或许刚开始有点障碍,可是插进去之后被湿热的穴紧紧夹着,裹挟着潮湿的体液,看着漂亮爸爸红着脸流泪的样子,宁远完全无法克制自己汹涌的欲望,只想把怀里温软的身体深深地操熟。
他们本来就应该是最亲密的人,如果爸爸有需求,也应该是宁远来解决,他会深深的填满爸爸,用滚烫的精液灌溉他被情欲催的烂熟的美妙肉体。本来就应该这样,他们本来就应该这么亲密。
宁远按着宁城言的头,深深地和他接吻,吮到他舌尖发麻,嘴唇肿胀,然后再问,“舒服吗?”
宁城言流着泪轻轻的应。
他们的关系也就这样保持下来了。
亲密的,热烈的,畸形的,父子间的性关系。
宁城言是近代很出名的画家,所以经常会有艺术类大学邀请他去开讲座,可是宁城言不喜欢这样的场合,所以去的少,不过这次邀约的是宁远的大学,所以宁城言犹豫了一下就答应了。
宁远看着讲台上披散着柔软长发,眉眼如画的温温柔柔的美人,听着周围的同学压低声音讨论他的美貌,心里莫名的躁郁。
宁城言白皙的脸突然一红,像是红潮涌起,在脸上慢慢的晕开,添了些活色生香的美艳,他拿着的麦克传出他忽然急促的喘息,那双水亮的大眼睛有些发湿,他咬着牙强撑着对满满的坐着的学生露出笑,“先下课…”
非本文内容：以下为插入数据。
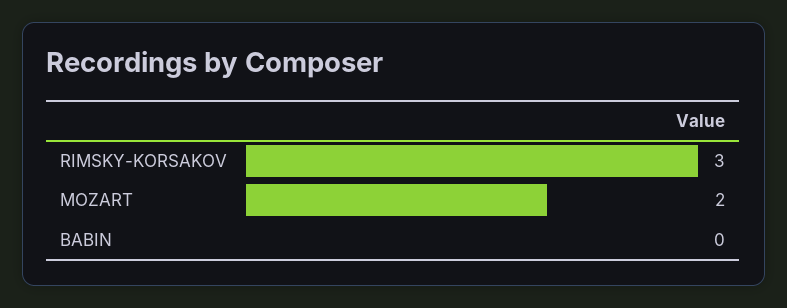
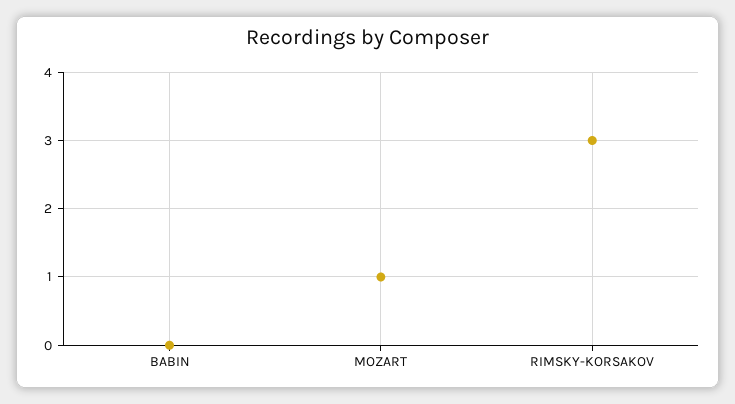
  {
    "RIMSKY-KORSAKOV": 3,
-   "MOZART": 2,
+   "MOZART": 1,
    "BABIN": 0
  }

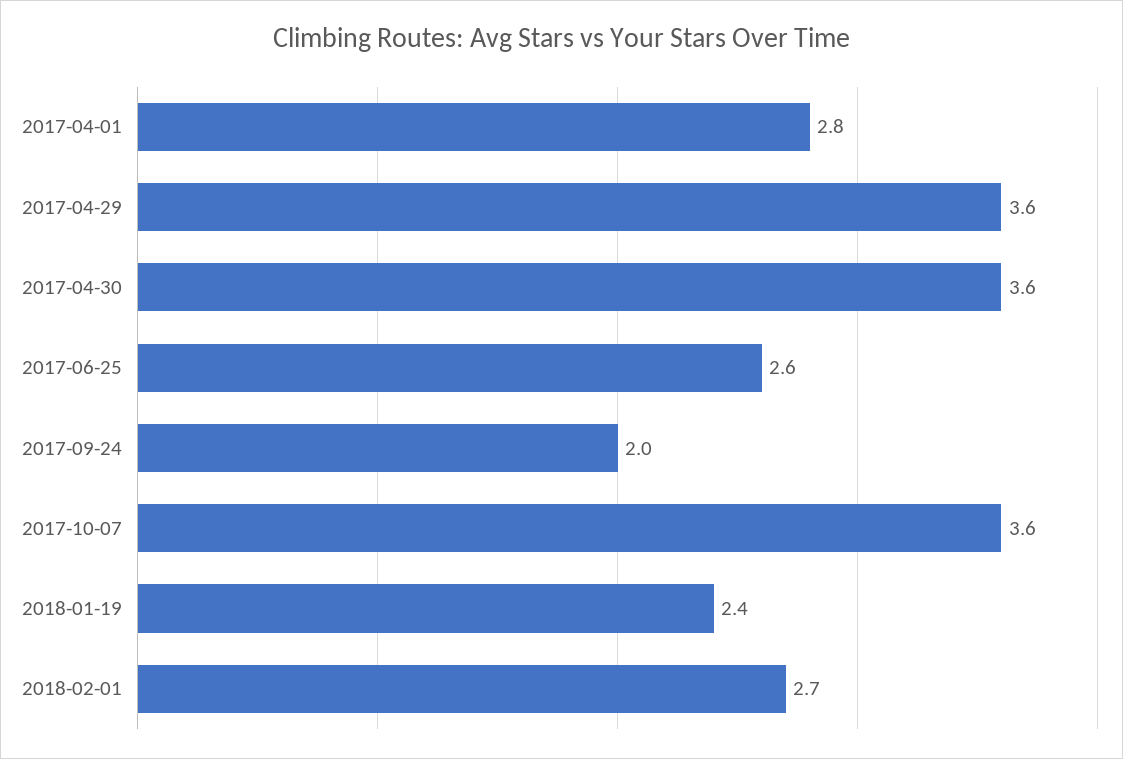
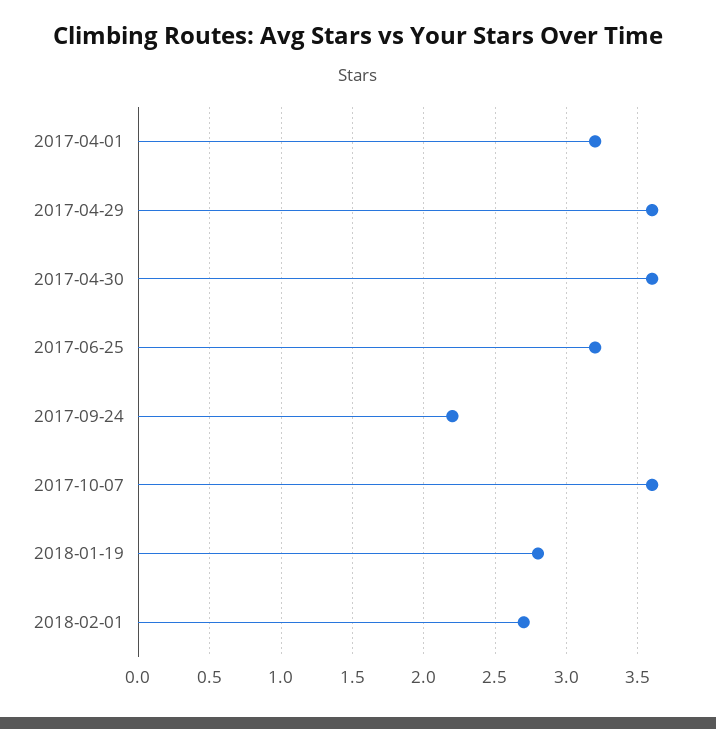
  {
-   "2017-04-01": 2.8,
+   "2017-04-01": 3.2,
    "2017-04-29": 3.6,
    "2017-04-30": 3.6,
-   "2017-06-25": 2.6,
+   "2017-06-25": 3.2,
-   "2017-09-24": 2,
+   "2017-09-24": 2.2,
    "2017-10-07": 3.6,
-   "2018-01-19": 2.4,
+   "2018-01-19": 2.8,
    "2018-02-01": 2.7
  }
“老师您没事吧?”坐在前排的学生看着美人病弱的样子,很是紧张。
“…哈…”宁城言努力的平静呼吸,“没事…”可是手都在轻轻的发抖,他强撑着跑出了教室,宁远笑了笑,从教室后面跟了出去。
宁城言一出教室,教室里的人都在讨论他刚刚怪异的表现,那轻飘飘的喘息,那潮红的脸颊,那不经意间流露出来的肉欲气息实在是让人心惊的诱惑。
宁城言出名,一方面是因为他的作品很好,另一方面是因为他生的一张漂亮脸蛋,在这个对美人格外宽容和爱慕的社会,自然广受称赞。
宁城言躲进了厕所第一个隔间,他没有锁门,软绵绵的坐在马桶盖上,这下忍不住了,湿汪汪的流着眼泪,大口大口的喘气。
宁城言下面的两张逼都塞着圆鼓鼓的跳蛋,原本只是用来堵着满满当当的精液,可是被周围同学的议论激的吃醋的宁远忍不住把它调到最高档,宁城言勉勉强强才忍住不做出过分激烈的反应,可是还是太刺激了,他只能先让下课跑出去。
“爸爸。”
宁远准确的进了他的隔间,把门反锁,捧着他湿漉漉的脸,鼻尖抵住他的鼻子,轻轻的笑,又叫了一声,“爸爸。”
“嗯…”宁城言用带着哭腔的颤音应了一声,眼泪又掉下来了,可怜兮兮的泪美人实在是让人心里翻涌欲火,宁远的喉结上下一滚,就吻了下去。
宁远的舌捅进了宁城言微开的唇,大力的吮吸翻搅,在他湿热的口腔攻城掠地,几乎想把舌头填进他的喉口,吻的宁城言呼吸急促,软成一滩水贴在他怀里。
宁远的手自然而然的伸到他的臀部,隔着薄薄的布料揉捏着,浅浅的震动声让空气都粘稠起来,宁远扒下他的裤子,露出他水淋淋的含着跳蛋的两口逼。
前面的小花湿漉漉,水光发亮,两片阴唇肥嫩张开,小小的阴蒂发红胀大,阴道口露了根跳蛋的绳,宁远看的红了眼睛,伸手扯那根绳子,搅的他不自觉的夹紧腿,喘息越发娇嫩,俏生生的脸埋在他的颈窝掉眼泪。
宁远重重的咽了口唾沫,觉得喉咙里干渴极了,他把震动的跳蛋扯出来塞到口袋里,就压着他两条腿把脸埋了进去,埋进他湿淋淋的温热洞穴。